* Task directions *
Print the listing below, starting at its first line and ending at the line that contains "v(29.15, -17.5) *", both included. Leave the pictures out of your output.

* Material for this task *

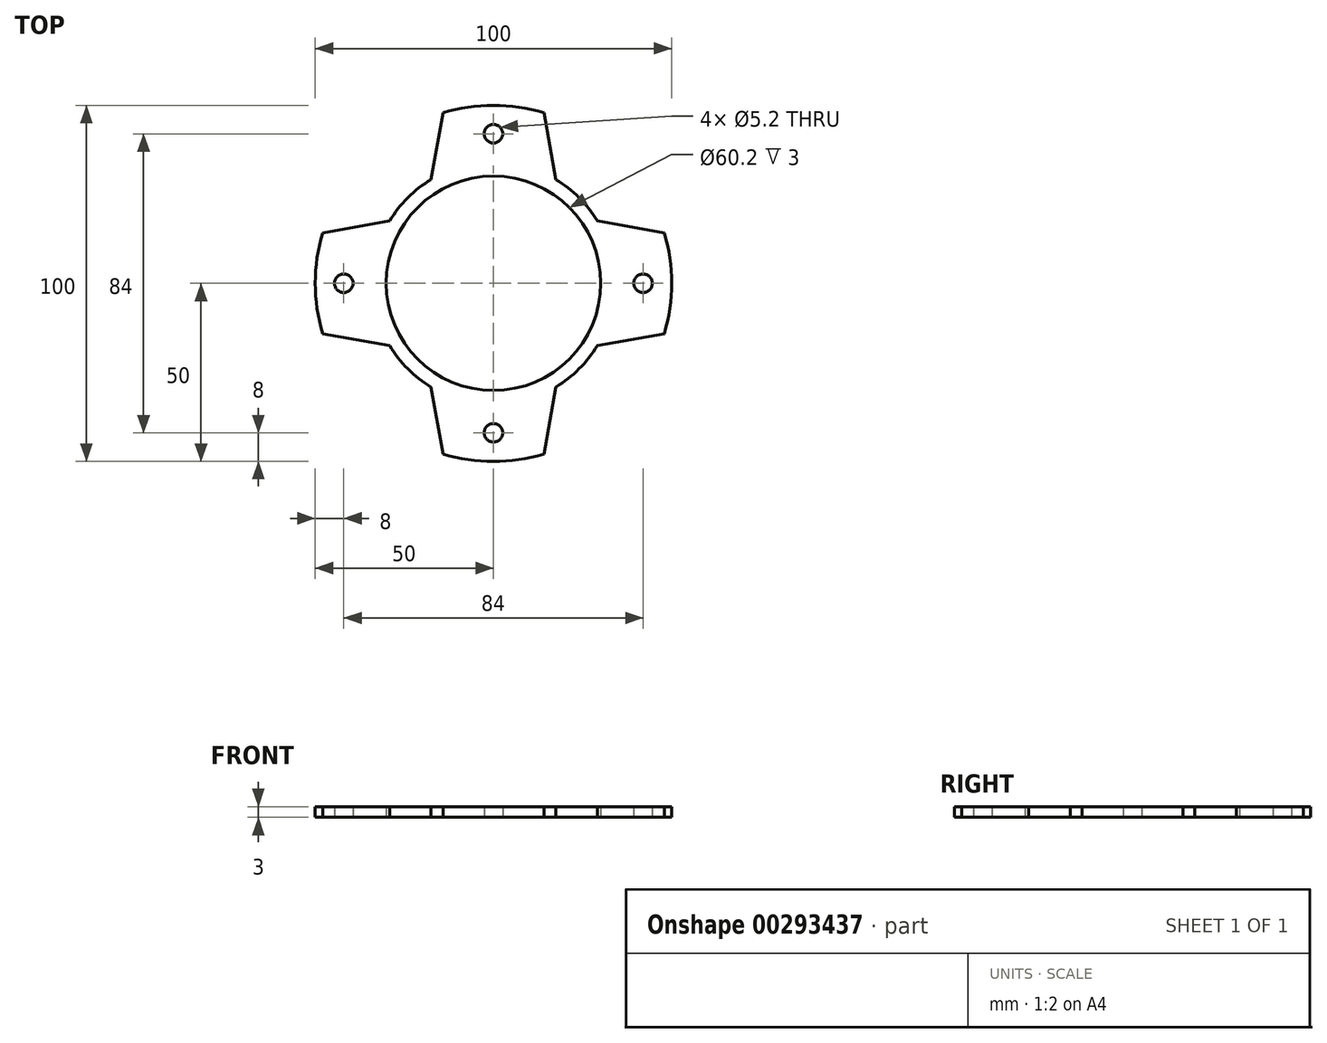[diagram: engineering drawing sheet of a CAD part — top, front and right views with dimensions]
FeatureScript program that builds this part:
annotation { "Feature Type Name" : "Feature", "Feature Type Description" : "" }
export const myFeature = defineFeature(function(context is Context, id is Id, definition is map)
    precondition{}
    {
        {
            var Q0;
            Q0=qCreatedBy(makeId("Top.planeOp"),FACE);
            var sketch = newSketch(context, id + "F0", { "sketchPlane" : qUnion([Q0])});
            skCircle(sketch, "E0", {"center": v(0, 0) * mm, "radius": 30.1 * mm});
            skCircle(sketch, "E1", {"center": v(0, 0) * mm, "radius": 34 * mm});
            skCircle(sketch, "E2", {"center": v(0, 0) * mm, "radius": 50 * mm});
            skCircle(sketch, "E3", {"center": v(-42, 0) * mm, "radius": 2.6 * mm});
            skCircle(sketch, "E4", {"center": v(42, 0) * mm, "radius": 2.6 * mm});
            skCircle(sketch, "E5", {"center": v(0, 42) * mm, "radius": 2.6 * mm});
            skCircle(sketch, "E6", {"center": v(0, -42) * mm, "radius": 2.6 * mm});
            skCircle(sketch, "E7", {"center": v(-42, 0) * mm, "radius": 15 * mm});
            skCircle(sketch, "E8", {"center": v(0, 42) * mm, "radius": 15 * mm});
            skCircle(sketch, "E9", {"center": v(42, 0) * mm, "radius": 15 * mm});
            skCircle(sketch, "E10", {"center": v(0, -42) * mm, "radius": 15 * mm});
            skLineSegment(sketch, "E11", {"start": v(-17.5, -29.15) * mm, "end": v(-10.6, -68.26) * mm});
            skLineSegment(sketch, "E12", {"start": v(-29.15, 17.5) * mm, "end": v(-64.19, 11.32) * mm});
            skLineSegment(sketch, "E13", {"start": v(-29.15, -17.5) * mm, "end": v(-69.22, -10.43) * mm});
            skLineSegment(sketch, "E14", {"start": v(-17.5, 29.15) * mm, "end": v(-10.72, 67.6) * mm});
            skLineSegment(sketch, "E15", {"start": v(29.15, 17.5) * mm, "end": v(70.35, 10.23) * mm});
            skLineSegment(sketch, "E16", {"start": v(29.15, -17.5) * mm, "end": v(61.9, -11.72) * mm});
            skLineSegment(sketch, "E17", {"start": v(17.5, -29.15) * mm, "end": v(11.2, -64.88) * mm});
            skLineSegment(sketch, "E18", {"start": v(17.5, 29.15) * mm, "end": v(10.52, 68.74) * mm});
            skSolve(sketch);
        }
        {
            var Q0;
            {var subQ5=sQuery(id+"F0.wireOp",EDGE,"E8");var subQ6=sQuery(id+"F0.wireOp",EDGE,"E0");var subQ7=makeQuery(id+"F0.imprint","INTERSECT",VERTEX,{"disambiguationData":[OD(1.0)],"derivedFrom":[subQ6,subQ5]});Q0=makeQuery(id+"F0.imprint","IMPRINT",FACE,{"disambiguationData":[TD([[makeQuery(id+"F0.imprint","IMPRINT",EDGE,{"disambiguationData":[TD([[subQ7,-1.0]])],"derivedFrom":subQ6}),-1.0]])]});}
            var Q1;
            {var subQ0=sQuery(id+"F0.wireOp",EDGE,"E14");var subQ1=sQuery(id+"F0.wireOp",EDGE,"E1");var subQ2=makeQuery(id+"F0.imprint","INTERSECT",VERTEX,{"derivedFrom":[subQ1,subQ0]});Q1=makeQuery(id+"F0.imprint","IMPRINT",FACE,{"disambiguationData":[TD([[makeQuery(id+"F0.imprint","IMPRINT",EDGE,{"disambiguationData":[TD([[subQ2,1.0]])],"derivedFrom":subQ1}),-1.0]])]});}
            var Q2;
            Q2=makeQuery(id+"F0.imprint","IMPRINT",FACE,{"disambiguationData":[TD([[makeQuery(id+"F0.imprint","IMPRINT",EDGE,{"derivedFrom":sQuery(id+"F0.wireOp",EDGE,"E5")}),-1.0]])]});
            var Q3;
            {var subQ0=sQuery(id+"F0.wireOp",EDGE,"E18");var subQ1=sQuery(id+"F0.wireOp",EDGE,"E1");var subQ2=makeQuery(id+"F0.imprint","INTERSECT",VERTEX,{"derivedFrom":[subQ1,subQ0]});Q3=makeQuery(id+"F0.imprint","IMPRINT",FACE,{"disambiguationData":[TD([[makeQuery(id+"F0.imprint","IMPRINT",EDGE,{"disambiguationData":[TD([[subQ2,-1.0]])],"derivedFrom":subQ1}),-1.0]])]});}
            var Q4;
            {var subQ0=sQuery(id+"F0.wireOp",EDGE,"E8");var subQ1=sQuery(id+"F0.wireOp",EDGE,"E0");var subQ2=makeQuery(id+"F0.imprint","INTERSECT",VERTEX,{"disambiguationData":[OD(0.0)],"derivedFrom":[subQ1,subQ0]});Q4=makeQuery(id+"F0.imprint","IMPRINT",FACE,{"disambiguationData":[TD([[makeQuery(id+"F0.imprint","IMPRINT",EDGE,{"disambiguationData":[TD([[subQ2,-1.0]])],"derivedFrom":subQ1}),-1.0]])]});}
            var Q5;
            {var subQ5=sQuery(id+"F0.wireOp",EDGE,"E8");var subQ7=sQuery(id+"F0.wireOp",EDGE,"E0");var subQ8=makeQuery(id+"F0.imprint","INTERSECT",VERTEX,{"disambiguationData":[OD(0.0)],"derivedFrom":[subQ7,subQ5]});Q5=makeQuery(id+"F0.imprint","IMPRINT",FACE,{"disambiguationData":[TD([[makeQuery(id+"F0.imprint","IMPRINT",EDGE,{"disambiguationData":[TD([[subQ8,1.0]])],"derivedFrom":subQ7}),-1.0]])]});}
            var Q6;
            {var subQ0=sQuery(id+"F0.wireOp",EDGE,"E15");var subQ1=sQuery(id+"F0.wireOp",EDGE,"E1");var subQ2=makeQuery(id+"F0.imprint","INTERSECT",VERTEX,{"derivedFrom":[subQ1,subQ0]});Q6=makeQuery(id+"F0.imprint","IMPRINT",FACE,{"disambiguationData":[TD([[makeQuery(id+"F0.imprint","IMPRINT",EDGE,{"disambiguationData":[TD([[subQ2,1.0]])],"derivedFrom":subQ1}),-1.0]])]});}
            var Q7;
            Q7=makeQuery(id+"F0.imprint","IMPRINT",FACE,{"disambiguationData":[TD([[makeQuery(id+"F0.imprint","IMPRINT",EDGE,{"derivedFrom":sQuery(id+"F0.wireOp",EDGE,"E4")}),-1.0]])]});
            var Q8;
            {var subQ0=sQuery(id+"F0.wireOp",EDGE,"E14");var subQ1=sQuery(id+"F0.wireOp",EDGE,"E2");var subQ2=makeQuery(id+"F0.imprint","INTERSECT",VERTEX,{"derivedFrom":[subQ1,subQ0]});Q8=makeQuery(id+"F0.imprint","IMPRINT",FACE,{"disambiguationData":[TD([[makeQuery(id+"F0.imprint","IMPRINT",EDGE,{"disambiguationData":[TD([[subQ2,1.0]])],"derivedFrom":subQ1}),1.0]])]});}
            var Q9;
            {var subQ0=sQuery(id+"F0.wireOp",EDGE,"E18");var subQ1=sQuery(id+"F0.wireOp",EDGE,"E2");var subQ2=makeQuery(id+"F0.imprint","INTERSECT",VERTEX,{"derivedFrom":[subQ1,subQ0]});Q9=makeQuery(id+"F0.imprint","IMPRINT",FACE,{"disambiguationData":[TD([[makeQuery(id+"F0.imprint","IMPRINT",EDGE,{"disambiguationData":[TD([[subQ2,-1.0]])],"derivedFrom":subQ1}),1.0]])]});}
            var Q10;
            {var subQ0=sQuery(id+"F0.wireOp",EDGE,"E16");var subQ1=sQuery(id+"F0.wireOp",EDGE,"E1");var subQ2=makeQuery(id+"F0.imprint","INTERSECT",VERTEX,{"derivedFrom":[subQ1,subQ0]});Q10=makeQuery(id+"F0.imprint","IMPRINT",FACE,{"disambiguationData":[TD([[makeQuery(id+"F0.imprint","IMPRINT",EDGE,{"disambiguationData":[TD([[subQ2,-1.0]])],"derivedFrom":subQ1}),-1.0]])]});}
            var Q11;
            {var subQ5=sQuery(id+"F0.wireOp",EDGE,"E10");var subQ7=sQuery(id+"F0.wireOp",EDGE,"E0");var subQ9=makeQuery(id+"F0.imprint","INTERSECT",VERTEX,{"disambiguationData":[OD(1.0)],"derivedFrom":[subQ7,subQ5]});Q11=makeQuery(id+"F0.imprint","IMPRINT",FACE,{"disambiguationData":[TD([[makeQuery(id+"F0.imprint","IMPRINT",EDGE,{"disambiguationData":[TD([[subQ9,-1.0]])],"derivedFrom":subQ7}),-1.0]])]});}
            var Q12;
            {var subQ0=sQuery(id+"F0.wireOp",EDGE,"E9");var subQ1=sQuery(id+"F0.wireOp",EDGE,"E0");var subQ2=makeQuery(id+"F0.imprint","INTERSECT",VERTEX,{"disambiguationData":[OD(0.0)],"derivedFrom":[subQ1,subQ0]});Q12=makeQuery(id+"F0.imprint","IMPRINT",FACE,{"disambiguationData":[TD([[makeQuery(id+"F0.imprint","IMPRINT",EDGE,{"disambiguationData":[TD([[subQ2,1.0]])],"derivedFrom":subQ1}),-1.0]])]});}
            var Q13;
            {var subQ0=sQuery(id+"F0.wireOp",EDGE,"E16");var subQ1=sQuery(id+"F0.wireOp",EDGE,"E2");var subQ2=makeQuery(id+"F0.imprint","INTERSECT",VERTEX,{"derivedFrom":[subQ1,subQ0]});Q13=makeQuery(id+"F0.imprint","IMPRINT",FACE,{"disambiguationData":[TD([[makeQuery(id+"F0.imprint","IMPRINT",EDGE,{"disambiguationData":[TD([[subQ2,-1.0]])],"derivedFrom":subQ1}),1.0]])]});}
            var Q14;
            {var subQ0=sQuery(id+"F0.wireOp",EDGE,"E15");var subQ1=sQuery(id+"F0.wireOp",EDGE,"E2");var subQ2=makeQuery(id+"F0.imprint","INTERSECT",VERTEX,{"derivedFrom":[subQ1,subQ0]});Q14=makeQuery(id+"F0.imprint","IMPRINT",FACE,{"disambiguationData":[TD([[makeQuery(id+"F0.imprint","IMPRINT",EDGE,{"disambiguationData":[TD([[subQ2,1.0]])],"derivedFrom":subQ1}),1.0]])]});}
            var Q15;
            {var subQ0=sQuery(id+"F0.wireOp",EDGE,"E10");var subQ1=sQuery(id+"F0.wireOp",EDGE,"E0");var subQ2=makeQuery(id+"F0.imprint","INTERSECT",VERTEX,{"disambiguationData":[OD(0.0)],"derivedFrom":[subQ1,subQ0]});Q15=makeQuery(id+"F0.imprint","IMPRINT",FACE,{"disambiguationData":[TD([[makeQuery(id+"F0.imprint","IMPRINT",EDGE,{"disambiguationData":[TD([[subQ2,-1.0]])],"derivedFrom":subQ1}),-1.0]])]});}
            var Q16;
            Q16=makeQuery(id+"F0.imprint","IMPRINT",FACE,{"disambiguationData":[TD([[makeQuery(id+"F0.imprint","IMPRINT",EDGE,{"derivedFrom":sQuery(id+"F0.wireOp",EDGE,"E6")}),-1.0]])]});
            var Q17;
            {var subQ0=sQuery(id+"F0.wireOp",EDGE,"E11");var subQ1=sQuery(id+"F0.wireOp",EDGE,"E1");var subQ2=makeQuery(id+"F0.imprint","INTERSECT",VERTEX,{"derivedFrom":[subQ1,subQ0]});Q17=makeQuery(id+"F0.imprint","IMPRINT",FACE,{"disambiguationData":[TD([[makeQuery(id+"F0.imprint","IMPRINT",EDGE,{"disambiguationData":[TD([[subQ2,-1.0]])],"derivedFrom":subQ1}),-1.0]])]});}
            var Q18;
            {var subQ5=sQuery(id+"F0.wireOp",EDGE,"E7");var subQ6=sQuery(id+"F0.wireOp",EDGE,"E0");var subQ7=makeQuery(id+"F0.imprint","INTERSECT",VERTEX,{"disambiguationData":[OD(1.0)],"derivedFrom":[subQ6,subQ5]});Q18=makeQuery(id+"F0.imprint","IMPRINT",FACE,{"disambiguationData":[TD([[makeQuery(id+"F0.imprint","IMPRINT",EDGE,{"disambiguationData":[TD([[subQ7,-1.0]])],"derivedFrom":subQ6}),-1.0]])]});}
            var Q19;
            {var subQ0=sQuery(id+"F0.wireOp",EDGE,"E17");var subQ1=sQuery(id+"F0.wireOp",EDGE,"E1");var subQ2=makeQuery(id+"F0.imprint","INTERSECT",VERTEX,{"derivedFrom":[subQ1,subQ0]});Q19=makeQuery(id+"F0.imprint","IMPRINT",FACE,{"disambiguationData":[TD([[makeQuery(id+"F0.imprint","IMPRINT",EDGE,{"disambiguationData":[TD([[subQ2,1.0]])],"derivedFrom":subQ1}),-1.0]])]});}
            var Q20;
            {var subQ0=sQuery(id+"F0.wireOp",EDGE,"E17");var subQ1=sQuery(id+"F0.wireOp",EDGE,"E2");var subQ2=makeQuery(id+"F0.imprint","INTERSECT",VERTEX,{"derivedFrom":[subQ1,subQ0]});Q20=makeQuery(id+"F0.imprint","IMPRINT",FACE,{"disambiguationData":[TD([[makeQuery(id+"F0.imprint","IMPRINT",EDGE,{"disambiguationData":[TD([[subQ2,1.0]])],"derivedFrom":subQ1}),1.0]])]});}
            var Q21;
            {var subQ0=sQuery(id+"F0.wireOp",EDGE,"E11");var subQ1=sQuery(id+"F0.wireOp",EDGE,"E2");var subQ2=makeQuery(id+"F0.imprint","INTERSECT",VERTEX,{"derivedFrom":[subQ1,subQ0]});Q21=makeQuery(id+"F0.imprint","IMPRINT",FACE,{"disambiguationData":[TD([[makeQuery(id+"F0.imprint","IMPRINT",EDGE,{"disambiguationData":[TD([[subQ2,-1.0]])],"derivedFrom":subQ1}),1.0]])]});}
            var Q22;
            Q22=makeQuery(id+"F0.imprint","IMPRINT",FACE,{"disambiguationData":[TD([[makeQuery(id+"F0.imprint","IMPRINT",EDGE,{"derivedFrom":sQuery(id+"F0.wireOp",EDGE,"E3")}),-1.0]])]});
            var Q23;
            {var subQ0=sQuery(id+"F0.wireOp",EDGE,"E13");var subQ1=sQuery(id+"F0.wireOp",EDGE,"E1");var subQ2=makeQuery(id+"F0.imprint","INTERSECT",VERTEX,{"derivedFrom":[subQ1,subQ0]});Q23=makeQuery(id+"F0.imprint","IMPRINT",FACE,{"disambiguationData":[TD([[makeQuery(id+"F0.imprint","IMPRINT",EDGE,{"disambiguationData":[TD([[subQ2,1.0]])],"derivedFrom":subQ1}),-1.0]])]});}
            var Q24;
            {var subQ0=sQuery(id+"F0.wireOp",EDGE,"E7");var subQ1=sQuery(id+"F0.wireOp",EDGE,"E0");var subQ2=makeQuery(id+"F0.imprint","INTERSECT",VERTEX,{"disambiguationData":[OD(0.0)],"derivedFrom":[subQ1,subQ0]});Q24=makeQuery(id+"F0.imprint","IMPRINT",FACE,{"disambiguationData":[TD([[makeQuery(id+"F0.imprint","IMPRINT",EDGE,{"disambiguationData":[TD([[subQ2,-1.0]])],"derivedFrom":subQ1}),-1.0]])]});}
            var Q25;
            {var subQ0=sQuery(id+"F0.wireOp",EDGE,"E12");var subQ1=sQuery(id+"F0.wireOp",EDGE,"E1");var subQ2=makeQuery(id+"F0.imprint","INTERSECT",VERTEX,{"derivedFrom":[subQ1,subQ0]});Q25=makeQuery(id+"F0.imprint","IMPRINT",FACE,{"disambiguationData":[TD([[makeQuery(id+"F0.imprint","IMPRINT",EDGE,{"disambiguationData":[TD([[subQ2,-1.0]])],"derivedFrom":subQ1}),-1.0]])]});}
            var Q26;
            {var subQ0=sQuery(id+"F0.wireOp",EDGE,"E12");var subQ1=sQuery(id+"F0.wireOp",EDGE,"E2");var subQ2=makeQuery(id+"F0.imprint","INTERSECT",VERTEX,{"derivedFrom":[subQ1,subQ0]});Q26=makeQuery(id+"F0.imprint","IMPRINT",FACE,{"disambiguationData":[TD([[makeQuery(id+"F0.imprint","IMPRINT",EDGE,{"disambiguationData":[TD([[subQ2,-1.0]])],"derivedFrom":subQ1}),1.0]])]});}
            var Q27;
            {var subQ0=sQuery(id+"F0.wireOp",EDGE,"E13");var subQ1=sQuery(id+"F0.wireOp",EDGE,"E2");var subQ2=makeQuery(id+"F0.imprint","INTERSECT",VERTEX,{"derivedFrom":[subQ1,subQ0]});Q27=makeQuery(id+"F0.imprint","IMPRINT",FACE,{"disambiguationData":[TD([[makeQuery(id+"F0.imprint","IMPRINT",EDGE,{"disambiguationData":[TD([[subQ2,1.0]])],"derivedFrom":subQ1}),1.0]])]});}
            extrude(context, id + "F1", {"entities" : qUnion([Q0, Q1, Q2, Q3, Q4, Q5, Q6, Q7, Q8, Q9, Q10, Q11, Q12, Q13, Q14, Q15, Q16, Q17, Q18, Q19, Q20, Q21, Q22, Q23, Q24, Q25, Q26, Q27]), "depth" : 3 * mm, "offsetDistance" : 25 * mm});
        }
    });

* Full answer *
[diagram: engineering drawing sheet of a CAD part — top, front and right views with dimensions]
FeatureScript program that builds this part:
annotation { "Feature Type Name" : "Feature", "Feature Type Description" : "" }
export const myFeature = defineFeature(function(context is Context, id is Id, definition is map)
    precondition{}
    {
        {
            var Q0;
            Q0=qCreatedBy(makeId("Top.planeOp"),FACE);
            var sketch = newSketch(context, id + "F0", { "sketchPlane" : qUnion([Q0])});
            skCircle(sketch, "E0", {"center": v(0, 0) * mm, "radius": 30.1 * mm});
            skCircle(sketch, "E1", {"center": v(0, 0) * mm, "radius": 34 * mm});
            skCircle(sketch, "E2", {"center": v(0, 0) * mm, "radius": 50 * mm});
            skCircle(sketch, "E3", {"center": v(-42, 0) * mm, "radius": 2.6 * mm});
            skCircle(sketch, "E4", {"center": v(42, 0) * mm, "radius": 2.6 * mm});
            skCircle(sketch, "E5", {"center": v(0, 42) * mm, "radius": 2.6 * mm});
            skCircle(sketch, "E6", {"center": v(0, -42) * mm, "radius": 2.6 * mm});
            skCircle(sketch, "E7", {"center": v(-42, 0) * mm, "radius": 15 * mm});
            skCircle(sketch, "E8", {"center": v(0, 42) * mm, "radius": 15 * mm});
            skCircle(sketch, "E9", {"center": v(42, 0) * mm, "radius": 15 * mm});
            skCircle(sketch, "E10", {"center": v(0, -42) * mm, "radius": 15 * mm});
            skLineSegment(sketch, "E11", {"start": v(-17.5, -29.15) * mm, "end": v(-10.6, -68.26) * mm});
            skLineSegment(sketch, "E12", {"start": v(-29.15, 17.5) * mm, "end": v(-64.19, 11.32) * mm});
            skLineSegment(sketch, "E13", {"start": v(-29.15, -17.5) * mm, "end": v(-69.22, -10.43) * mm});
            skLineSegment(sketch, "E14", {"start": v(-17.5, 29.15) * mm, "end": v(-10.72, 67.6) * mm});
            skLineSegment(sketch, "E15", {"start": v(29.15, 17.5) * mm, "end": v(70.35, 10.23) * mm});
            skLineSegment(sketch, "E16", {"start": v(29.15, -17.5) * mm, "end": v(61.9, -11.72) * mm});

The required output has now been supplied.